• [Brief] Lines before the one containing "You can click" are excluded; reproduce that line and all lines after it in the entries below, exactly.

Records excerpted from a collection:
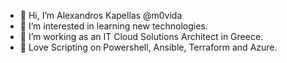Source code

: - 👋 Hi, I’m Alexandros Kapellas @m0vida
- 👀 I’m interested in learning new technologies.
- 🌱 I’m working as an IT Cloud Solutions Architect in Greece.
- 💞️ Love Scripting on Powershell, Ansible, Terraform and Azure.

<!---
m0vida/m0vida is a ✨ special ✨ repository because its `README.md` (this file) appears on your GitHub profile.
You can click the Preview link to take a look at your changes.
--->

• [Exercise answer]
You can click the Preview link to take a look at your changes.
--->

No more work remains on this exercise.